**Job item**
Please replace "Ligne directe" with "Téléphone direct" in the items, from the line containing "Service État Civil" down to the line containing "Tõstukite müük", and give those lines again with nothing else changed. Leave out the pictures.

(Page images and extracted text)
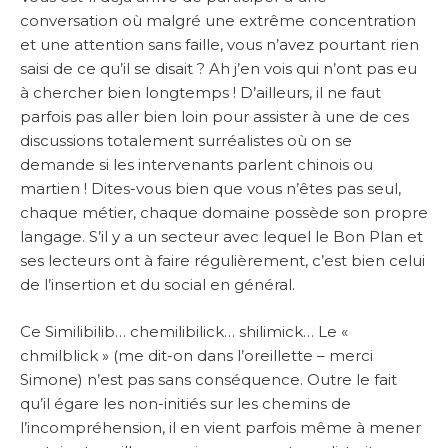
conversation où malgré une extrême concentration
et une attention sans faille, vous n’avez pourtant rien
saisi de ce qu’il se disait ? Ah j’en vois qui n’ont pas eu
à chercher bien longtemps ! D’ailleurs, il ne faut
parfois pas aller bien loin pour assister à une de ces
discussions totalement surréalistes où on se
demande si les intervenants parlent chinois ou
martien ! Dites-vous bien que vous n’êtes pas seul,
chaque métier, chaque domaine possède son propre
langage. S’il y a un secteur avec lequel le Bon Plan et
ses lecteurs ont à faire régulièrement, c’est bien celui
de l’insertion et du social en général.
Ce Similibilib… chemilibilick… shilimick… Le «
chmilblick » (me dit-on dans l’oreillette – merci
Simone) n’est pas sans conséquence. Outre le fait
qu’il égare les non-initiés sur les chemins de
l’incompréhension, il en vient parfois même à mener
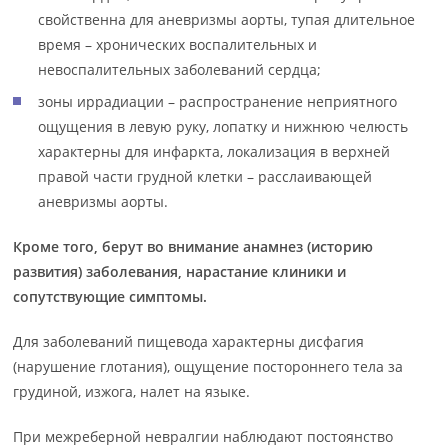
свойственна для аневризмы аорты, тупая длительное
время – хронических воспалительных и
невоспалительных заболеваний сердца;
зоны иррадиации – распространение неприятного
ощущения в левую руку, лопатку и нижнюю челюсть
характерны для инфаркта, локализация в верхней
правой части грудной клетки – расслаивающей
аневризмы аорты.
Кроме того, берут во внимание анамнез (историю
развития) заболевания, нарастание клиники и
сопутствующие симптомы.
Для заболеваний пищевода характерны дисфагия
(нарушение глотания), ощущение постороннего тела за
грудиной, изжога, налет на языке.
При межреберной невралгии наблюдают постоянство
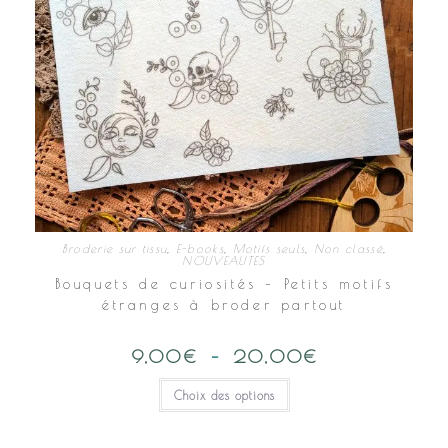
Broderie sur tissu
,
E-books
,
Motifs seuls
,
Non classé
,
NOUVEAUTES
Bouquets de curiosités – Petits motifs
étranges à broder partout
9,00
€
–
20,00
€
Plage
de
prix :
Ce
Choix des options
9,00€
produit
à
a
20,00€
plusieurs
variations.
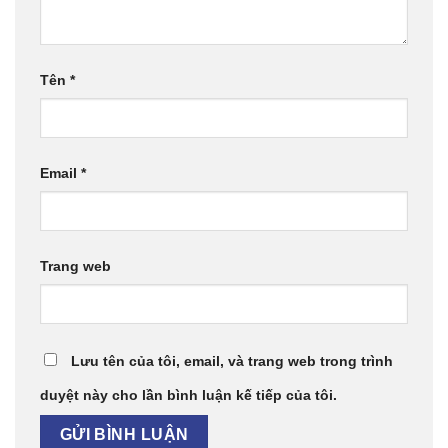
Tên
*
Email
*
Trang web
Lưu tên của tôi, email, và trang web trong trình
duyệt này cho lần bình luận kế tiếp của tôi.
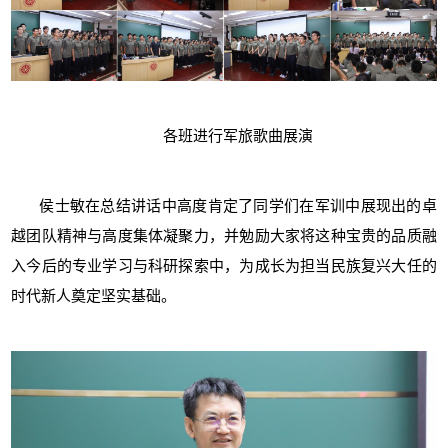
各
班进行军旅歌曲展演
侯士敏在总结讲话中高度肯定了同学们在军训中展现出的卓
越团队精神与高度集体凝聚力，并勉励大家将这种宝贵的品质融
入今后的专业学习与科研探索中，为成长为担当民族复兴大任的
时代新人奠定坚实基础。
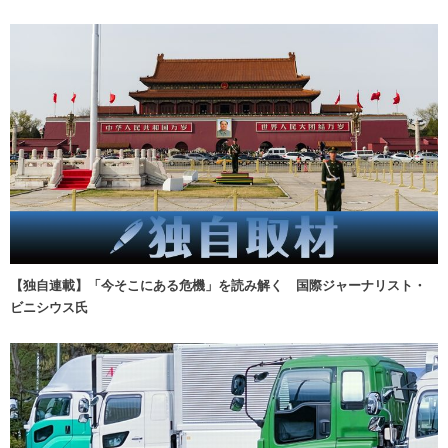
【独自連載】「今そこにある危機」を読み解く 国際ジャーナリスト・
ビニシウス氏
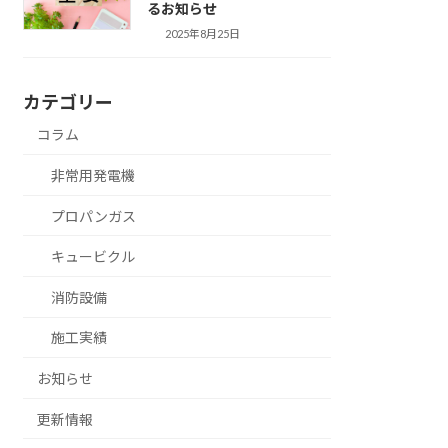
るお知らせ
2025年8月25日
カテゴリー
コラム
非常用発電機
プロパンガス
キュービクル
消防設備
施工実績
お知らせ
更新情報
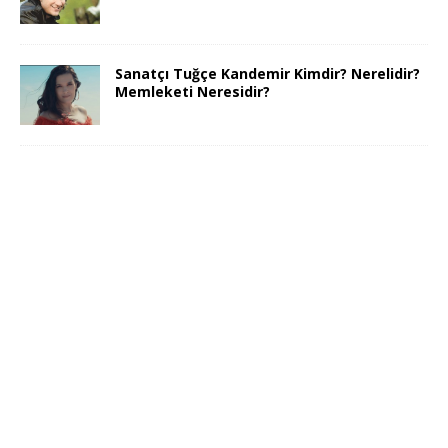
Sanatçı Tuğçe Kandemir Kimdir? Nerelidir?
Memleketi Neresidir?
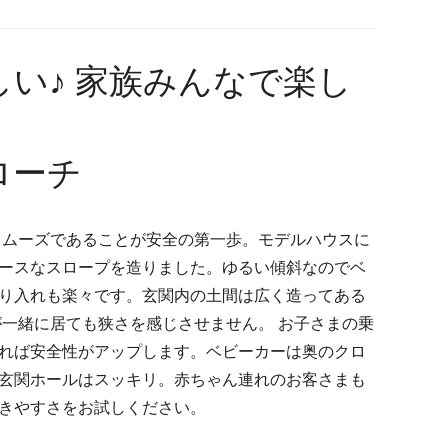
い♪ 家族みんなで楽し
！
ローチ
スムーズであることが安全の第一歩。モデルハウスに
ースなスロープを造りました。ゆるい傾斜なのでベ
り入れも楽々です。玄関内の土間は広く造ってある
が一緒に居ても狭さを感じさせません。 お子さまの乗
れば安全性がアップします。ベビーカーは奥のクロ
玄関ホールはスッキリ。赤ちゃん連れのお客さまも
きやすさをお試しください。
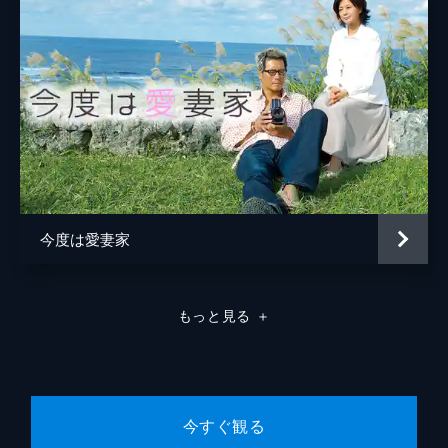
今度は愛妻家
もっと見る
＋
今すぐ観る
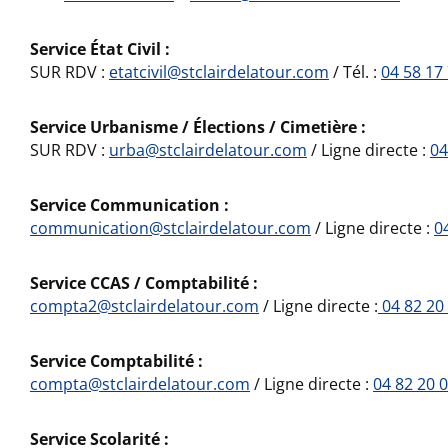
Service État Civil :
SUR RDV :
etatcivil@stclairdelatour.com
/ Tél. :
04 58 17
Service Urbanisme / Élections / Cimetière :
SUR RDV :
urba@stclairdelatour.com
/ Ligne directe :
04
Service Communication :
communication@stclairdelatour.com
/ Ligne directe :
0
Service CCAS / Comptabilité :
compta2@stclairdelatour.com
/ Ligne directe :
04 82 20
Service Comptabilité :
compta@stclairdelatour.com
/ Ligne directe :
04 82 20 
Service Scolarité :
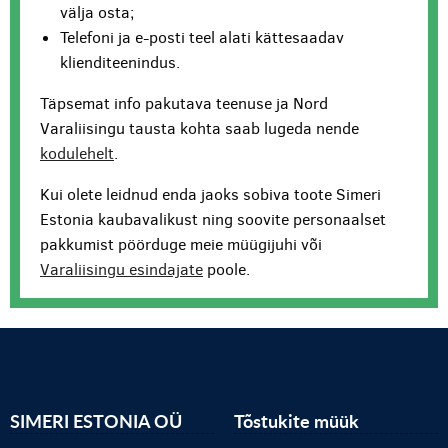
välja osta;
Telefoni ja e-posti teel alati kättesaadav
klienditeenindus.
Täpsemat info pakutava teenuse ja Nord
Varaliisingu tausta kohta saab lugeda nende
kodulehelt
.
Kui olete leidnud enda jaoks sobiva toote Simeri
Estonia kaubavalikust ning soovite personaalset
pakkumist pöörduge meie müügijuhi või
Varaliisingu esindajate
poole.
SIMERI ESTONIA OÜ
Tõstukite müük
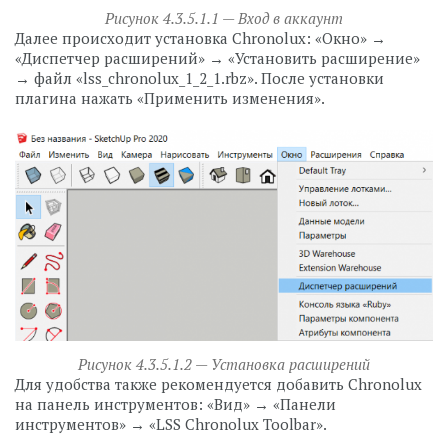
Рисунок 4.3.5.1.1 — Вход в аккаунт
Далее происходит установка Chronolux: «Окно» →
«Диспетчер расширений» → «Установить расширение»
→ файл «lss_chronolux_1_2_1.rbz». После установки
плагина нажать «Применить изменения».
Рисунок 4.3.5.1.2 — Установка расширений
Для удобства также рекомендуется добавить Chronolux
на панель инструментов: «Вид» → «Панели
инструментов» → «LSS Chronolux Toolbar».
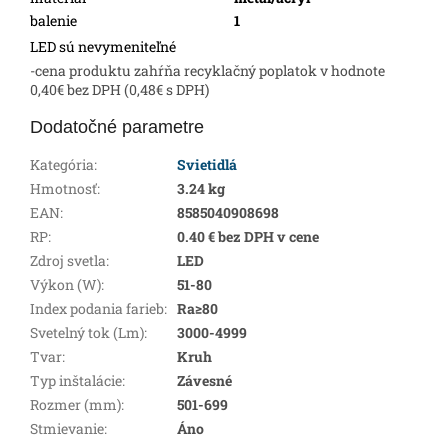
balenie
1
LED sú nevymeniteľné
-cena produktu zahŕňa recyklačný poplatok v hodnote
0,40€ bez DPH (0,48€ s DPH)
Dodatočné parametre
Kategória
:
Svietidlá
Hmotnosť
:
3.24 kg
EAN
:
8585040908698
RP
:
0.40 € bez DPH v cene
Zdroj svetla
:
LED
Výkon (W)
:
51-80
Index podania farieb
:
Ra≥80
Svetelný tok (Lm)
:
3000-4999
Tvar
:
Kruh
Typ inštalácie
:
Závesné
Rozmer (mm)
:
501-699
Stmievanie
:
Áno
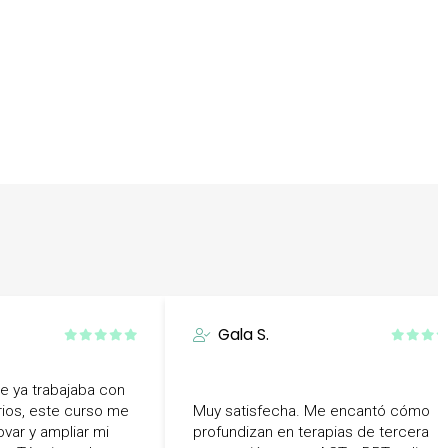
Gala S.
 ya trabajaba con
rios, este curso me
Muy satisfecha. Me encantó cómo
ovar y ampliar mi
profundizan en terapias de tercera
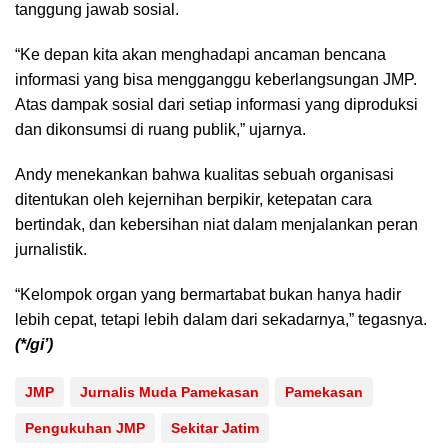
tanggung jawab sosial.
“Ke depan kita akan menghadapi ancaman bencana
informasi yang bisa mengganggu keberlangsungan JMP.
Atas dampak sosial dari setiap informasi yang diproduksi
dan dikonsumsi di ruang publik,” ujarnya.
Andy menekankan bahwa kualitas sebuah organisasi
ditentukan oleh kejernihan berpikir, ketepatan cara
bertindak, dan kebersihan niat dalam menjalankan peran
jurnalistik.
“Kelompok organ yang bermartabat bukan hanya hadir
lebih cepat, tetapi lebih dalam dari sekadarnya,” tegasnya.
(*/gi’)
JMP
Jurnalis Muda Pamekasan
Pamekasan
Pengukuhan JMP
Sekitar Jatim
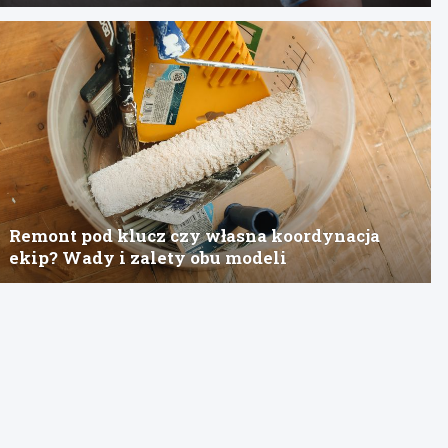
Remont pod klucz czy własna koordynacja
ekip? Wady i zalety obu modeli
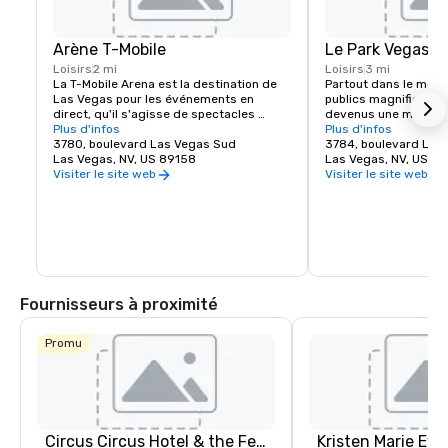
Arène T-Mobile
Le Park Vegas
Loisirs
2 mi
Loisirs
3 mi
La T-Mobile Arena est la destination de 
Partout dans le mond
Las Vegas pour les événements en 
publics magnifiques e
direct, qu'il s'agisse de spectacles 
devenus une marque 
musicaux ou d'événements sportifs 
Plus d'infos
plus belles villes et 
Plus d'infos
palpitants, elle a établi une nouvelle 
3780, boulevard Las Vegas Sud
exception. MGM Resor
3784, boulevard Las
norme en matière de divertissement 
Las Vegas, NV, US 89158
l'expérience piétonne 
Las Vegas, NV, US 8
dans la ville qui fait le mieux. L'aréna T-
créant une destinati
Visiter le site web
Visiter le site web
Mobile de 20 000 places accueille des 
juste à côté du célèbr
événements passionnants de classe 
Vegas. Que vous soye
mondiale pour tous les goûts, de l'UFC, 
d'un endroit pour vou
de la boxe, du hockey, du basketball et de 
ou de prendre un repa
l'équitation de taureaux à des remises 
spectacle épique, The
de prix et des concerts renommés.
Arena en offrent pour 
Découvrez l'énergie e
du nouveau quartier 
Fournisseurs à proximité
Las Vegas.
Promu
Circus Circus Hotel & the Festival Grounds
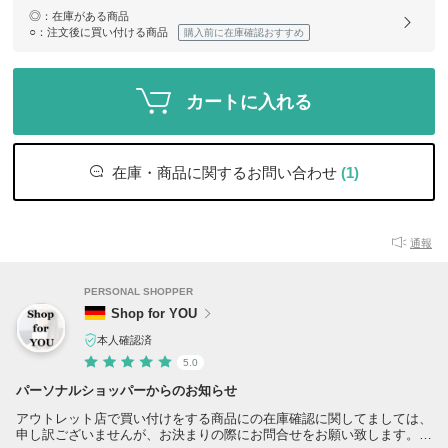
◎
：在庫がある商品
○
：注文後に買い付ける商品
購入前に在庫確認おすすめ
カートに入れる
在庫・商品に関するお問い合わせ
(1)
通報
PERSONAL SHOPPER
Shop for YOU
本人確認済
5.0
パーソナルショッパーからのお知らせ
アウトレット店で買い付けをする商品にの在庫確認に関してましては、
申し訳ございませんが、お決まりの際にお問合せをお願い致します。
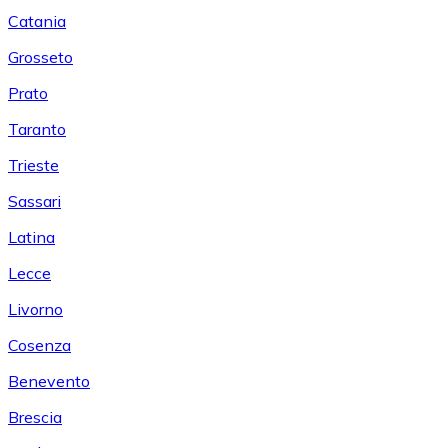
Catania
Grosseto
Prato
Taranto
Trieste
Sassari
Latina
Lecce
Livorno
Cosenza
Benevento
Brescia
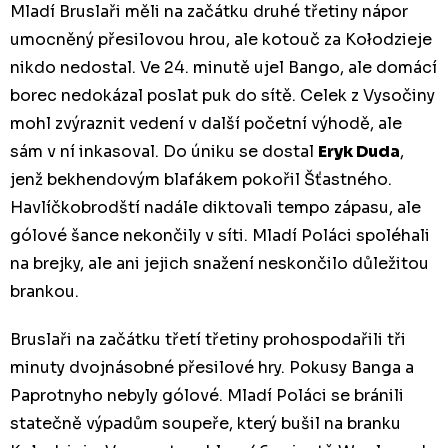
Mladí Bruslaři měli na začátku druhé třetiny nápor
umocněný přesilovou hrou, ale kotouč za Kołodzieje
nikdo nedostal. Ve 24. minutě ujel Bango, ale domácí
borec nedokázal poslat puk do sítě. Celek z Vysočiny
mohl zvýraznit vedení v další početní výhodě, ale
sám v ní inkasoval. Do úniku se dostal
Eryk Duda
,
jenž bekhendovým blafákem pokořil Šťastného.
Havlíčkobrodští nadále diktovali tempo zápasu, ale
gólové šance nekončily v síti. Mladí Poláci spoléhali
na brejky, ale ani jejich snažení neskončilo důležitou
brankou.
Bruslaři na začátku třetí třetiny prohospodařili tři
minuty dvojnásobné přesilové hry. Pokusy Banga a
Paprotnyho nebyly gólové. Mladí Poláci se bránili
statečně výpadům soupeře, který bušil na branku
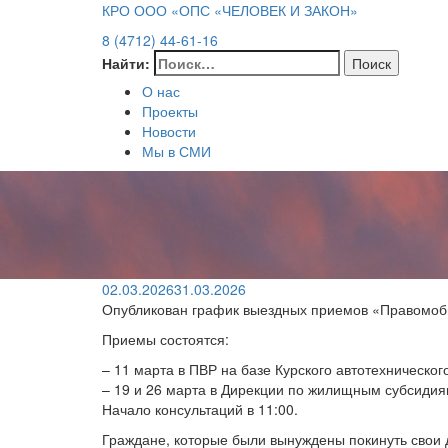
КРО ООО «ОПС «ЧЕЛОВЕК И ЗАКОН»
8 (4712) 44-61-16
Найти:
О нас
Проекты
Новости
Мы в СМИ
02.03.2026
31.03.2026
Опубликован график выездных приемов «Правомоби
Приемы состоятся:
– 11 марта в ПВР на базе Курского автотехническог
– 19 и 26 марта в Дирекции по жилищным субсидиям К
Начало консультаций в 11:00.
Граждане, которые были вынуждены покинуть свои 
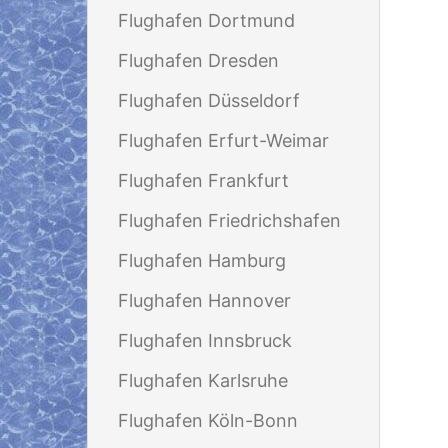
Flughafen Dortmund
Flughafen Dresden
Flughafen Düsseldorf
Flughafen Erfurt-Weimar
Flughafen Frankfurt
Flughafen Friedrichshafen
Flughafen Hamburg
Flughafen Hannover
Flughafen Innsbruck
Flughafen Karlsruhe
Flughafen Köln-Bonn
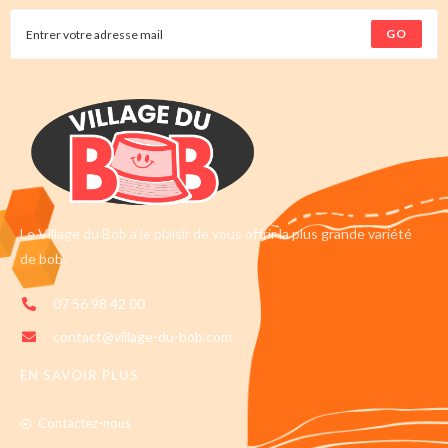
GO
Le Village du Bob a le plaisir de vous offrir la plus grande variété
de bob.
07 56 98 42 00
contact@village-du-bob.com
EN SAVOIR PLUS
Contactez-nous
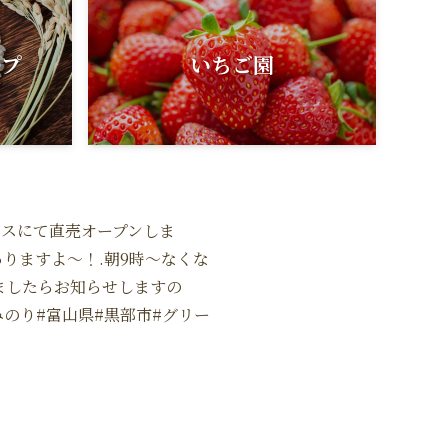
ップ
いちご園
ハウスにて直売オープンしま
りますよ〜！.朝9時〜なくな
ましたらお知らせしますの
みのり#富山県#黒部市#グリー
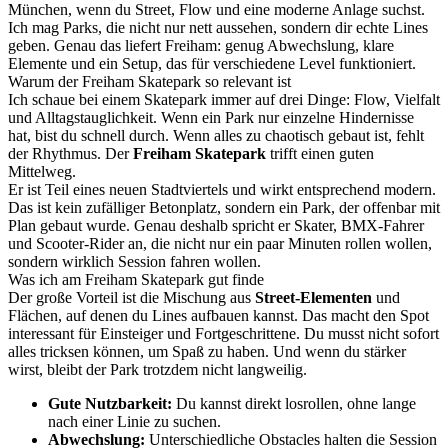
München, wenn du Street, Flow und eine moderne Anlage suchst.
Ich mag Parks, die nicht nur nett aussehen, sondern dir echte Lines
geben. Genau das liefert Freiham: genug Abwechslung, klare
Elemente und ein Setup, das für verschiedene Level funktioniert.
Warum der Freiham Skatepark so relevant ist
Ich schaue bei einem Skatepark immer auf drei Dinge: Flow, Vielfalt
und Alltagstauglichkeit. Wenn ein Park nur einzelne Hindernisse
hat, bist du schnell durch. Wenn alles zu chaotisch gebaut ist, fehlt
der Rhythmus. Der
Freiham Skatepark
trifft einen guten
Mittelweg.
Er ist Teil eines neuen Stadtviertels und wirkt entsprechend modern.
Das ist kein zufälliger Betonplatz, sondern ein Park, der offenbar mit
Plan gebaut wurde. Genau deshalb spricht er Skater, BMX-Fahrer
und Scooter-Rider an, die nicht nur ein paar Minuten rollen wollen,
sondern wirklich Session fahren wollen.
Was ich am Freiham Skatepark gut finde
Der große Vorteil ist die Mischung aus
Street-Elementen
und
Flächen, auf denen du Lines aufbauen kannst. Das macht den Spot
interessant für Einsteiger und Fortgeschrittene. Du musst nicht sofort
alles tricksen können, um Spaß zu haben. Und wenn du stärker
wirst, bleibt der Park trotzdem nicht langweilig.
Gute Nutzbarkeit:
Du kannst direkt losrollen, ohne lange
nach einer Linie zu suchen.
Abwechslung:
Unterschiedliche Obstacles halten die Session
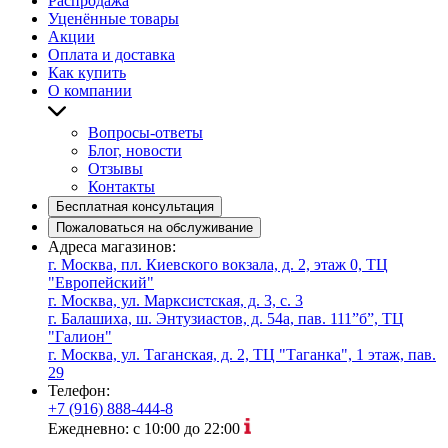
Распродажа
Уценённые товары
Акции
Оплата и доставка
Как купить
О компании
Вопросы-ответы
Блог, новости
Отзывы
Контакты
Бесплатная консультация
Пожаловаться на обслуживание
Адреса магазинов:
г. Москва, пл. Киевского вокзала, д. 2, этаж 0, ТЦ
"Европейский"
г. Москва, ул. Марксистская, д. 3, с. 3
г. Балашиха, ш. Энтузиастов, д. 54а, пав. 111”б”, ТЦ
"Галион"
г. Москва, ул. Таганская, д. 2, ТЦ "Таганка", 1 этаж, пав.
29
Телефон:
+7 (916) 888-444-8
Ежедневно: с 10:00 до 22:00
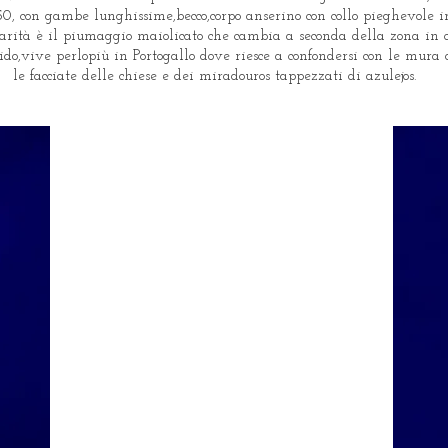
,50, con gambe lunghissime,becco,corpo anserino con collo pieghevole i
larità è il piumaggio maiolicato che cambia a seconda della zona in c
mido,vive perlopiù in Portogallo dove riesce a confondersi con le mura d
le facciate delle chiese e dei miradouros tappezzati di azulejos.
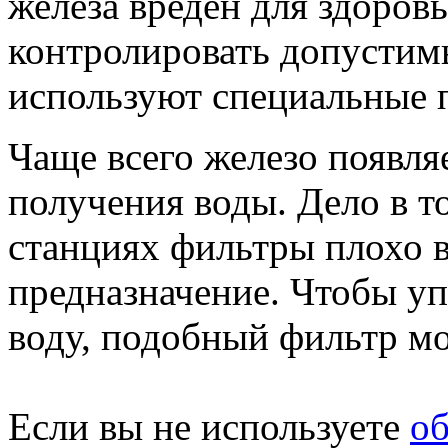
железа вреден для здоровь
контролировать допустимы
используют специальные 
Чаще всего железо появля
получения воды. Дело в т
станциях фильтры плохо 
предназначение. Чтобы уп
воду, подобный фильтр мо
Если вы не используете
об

**Output of the exercise**
Service État Civil :
SUR RDV :
etatcivil@stclairdelatour.com
/ Tél. :
04 58 17
Service Urbanisme / Élections / Cimetière :
SUR RDV :
urba@stclairdelatour.com
/ Téléphone direct :
04
Service Communication :
communication@stclairdelatour.com
/ Téléphone direct :
0
Service CCAS / Comptabilité :
compta2@stclairdelatour.com
/ Téléphone direct :
04 82 20
Service Comptabilité :
compta@stclairdelatour.com
/ Téléphone direct :
04 82 20 
Service Scolarité :
välja osta;
Telefoni ja e-posti teel alati kättesaadav
klienditeenindus.
Täpsemat info pakutava teenuse ja Nord
Varaliisingu tausta kohta saab lugeda nende
kodulehelt
.
Kui olete leidnud enda jaoks sobiva toote Simeri
Estonia kaubavalikust ning soovite personaalset
pakkumist pöörduge meie müügijuhi või
Varaliisingu esindajate
poole.
SIMERI ESTONIA OÜ
Tõstukite müük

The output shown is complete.